- Court: Court of Appeal of New Zealand
- Full case name: BRUCE ROBIN ANSLEY AND JUSTINE ANN ANSLEY Appellants v PROSPECTUS NOMINEES UNLIMITED Respondent
- Decided: 1 December 2003
- Citation: [2004] NZCA 14; [2004] 2 NZLR 590; (2004) 5 NZ ConvC 193,914; (2004) 5 NZCPR 330; (2004) 10 TCLR 952 (3 March 2004)
- Transcript: Court of Appeal judgment

Court membership
- Judges sitting: Gault P, McGrath J, Anderson J

= Ansley v Prospectus Nominees Unlimited =

Ansley v Prospectus Nominees Unlimited [2004] NZCA 14; [2004] 2 NZLR 590; (2004) 5 NZ ConvC 193,914; (2004) 5 NZCPR 330; (2004) 10 TCLR 952 (3 March 2004) is a cited case in New Zealand regarding whether a party to a conditional contract can treat that contract as ended if they are responsible for the failure of the stipulated condition.

==Background==
PNU was subdividing a property in Wānaka. In October 2001, whilst the subdivision consent was tied up in the Environment Court, they entered into a conditional sale with the Ansleys for $1.05 million, on the proviso that PNU obtained the necessary consents by 28 February 2002.
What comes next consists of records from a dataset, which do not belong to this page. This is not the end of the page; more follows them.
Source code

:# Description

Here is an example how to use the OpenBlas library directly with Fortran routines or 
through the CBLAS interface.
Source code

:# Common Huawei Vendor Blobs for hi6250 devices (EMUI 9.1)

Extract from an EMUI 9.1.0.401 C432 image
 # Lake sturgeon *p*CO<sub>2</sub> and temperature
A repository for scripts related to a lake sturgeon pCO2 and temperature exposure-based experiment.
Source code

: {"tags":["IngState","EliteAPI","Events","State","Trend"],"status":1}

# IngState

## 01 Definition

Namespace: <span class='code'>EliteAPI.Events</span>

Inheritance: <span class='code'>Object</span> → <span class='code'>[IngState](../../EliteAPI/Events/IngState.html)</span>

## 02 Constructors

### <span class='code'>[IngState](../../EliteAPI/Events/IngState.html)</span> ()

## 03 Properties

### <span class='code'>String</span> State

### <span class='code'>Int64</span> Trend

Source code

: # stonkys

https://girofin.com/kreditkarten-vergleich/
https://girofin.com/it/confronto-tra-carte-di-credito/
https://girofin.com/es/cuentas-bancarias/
Due to PNU not following up the consent in a timely manner, the consents did not eventuate until after this date, and as a result PNU claimed the Ansleys contract was at an end, leaving PNU to sell the property to a 3rd party for a higher price.

The Ansleys unsuccessfully sought specific performance for the transaction, and sued PNU for account of the profit they made on the resale of the property.

PNU argued that the contract was at an end. The Ansleys argued that the contract only ended due to PNU not pursuing the consent in a proper manner.

==Held==
The court held that PNU had not pursued the consent in a proper manner, and awarded the Ansleys PNU's profit on the resale.